Why do smart TVs make it so hard to connect to my headphones?


Another day, another frustrating attempt to connect headphones to a smart TV.

As a TV reviewer, I have many screens presented to me, and arguably the biggest pain in the testing process is getting my various equipment – game consoles, streaming devices, audio accessories, and service accounts. streaming – all set up and ready to go. And I can’t help but wonder why connecting wireless headphones, in particular, is usually so painful.

While some smart TVs these days still come with wired headphone outputs, it’s an increasingly rare sight – and rightly so, given the rise of wireless audio and the fact that wired headphones rarely come with a cable long enough to comfortably watch TV at the same time. .

There are plenty of wireless earbuds to choose from, including dedicated earbuds for watching TV that can stream 5.1 (or even 7.1) sound as well as active noise cancellation to prevent sound from your family, friends and family. friends and your home. But it’s perfectly possible to connect standard wireless headphones or on-ear boxes and enjoy some solo audio time.

It is possible, that is to say, but not always intuitive. I had a lot of trouble just trying to find the right settings – which tend to be hidden away from the audio settings you think they would be housed in. Anker projectors like the Nebula Solar Portable (which includes Android TV) keep the connection options under Remotes and Accessories, rather than Audio – while the newer Panasonic OLED TVs with HomeMyScreen keep them in a Setup submenu (Setup> Bluetooth Setup). > Bluetooth audio) rather than Sound.

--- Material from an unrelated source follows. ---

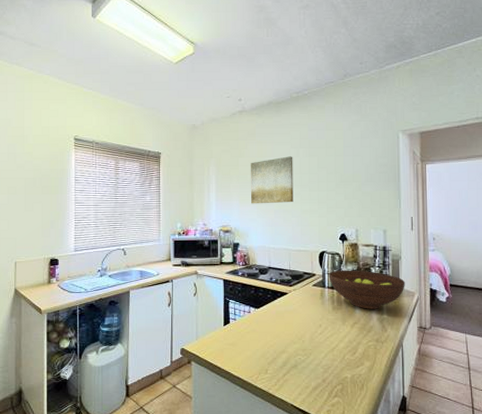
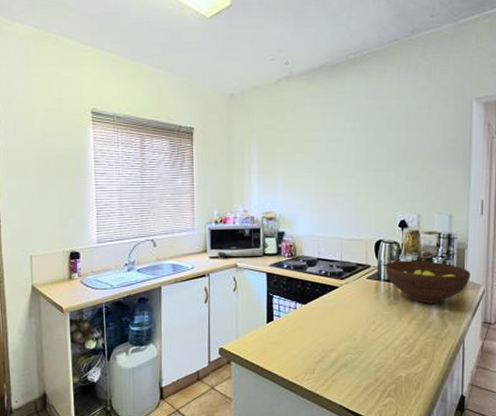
wall art: present [251,156,294,204] -> none [299,130,348,187]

If you’re familiar with this connection settings quirk, it’s not too hard to figure out what to do – although the experience isn’t always seamless.

person wearing headphones watching television

(Image credit: Shutterstock)

Let’s connect

TV critic and calibration specialist Vincent Teoh, from HDTV test, states that “I don’t think this is a priority for TV manufacturers” and that “if it is not a priority, TV manufacturers generally will not allocate resources to implement it.”

This somewhat echoes Anker’s official response, which tells us that “Bluetooth is not an essential feature”, with only “about a quarter” of their customers tending to use it with their range of projectors. .

When connecting to Panasonic TVs, it is important to set the sound to “Bluetooth only” to ensure that the TV remote control is controlling the headphones themselves. But we found that the touch controls on our high-end Sony WH-1000XM4 on-ear boxes just didn’t work when connected to the Panasonic JZ2000, which seemed like an odd ability to lose in this context.

And it’s clear that the lack of interest in Bluetooth connectivity in TVs – partly from manufacturers and partly from users, most of whom don’t use the feature regularly at all – sometimes causes blind spots like these, where compatibility with headphones only. go so far. Sometimes, like with the LG E9 OLED we reviewed in 2019, Bluetooth connectivity just won’t work at all.

To Panasonic’s credit, it has included a new dual Bluetooth feature in its 2021 TV lineup, allowing you to have separate volume settings for two connected headphones – and dual connection is now standard on the new Apple TV 4K for Apple’s AirPods too.

But there’s clearly a long way to go before implementing Bluetooth in smart TVs is as seamless and easily accessible as switching between picture presets with the push of a button.

For those who want to watch TV and movies with their headphones, there are ways to do it – don’t expect it to be as easy as it should be for a while.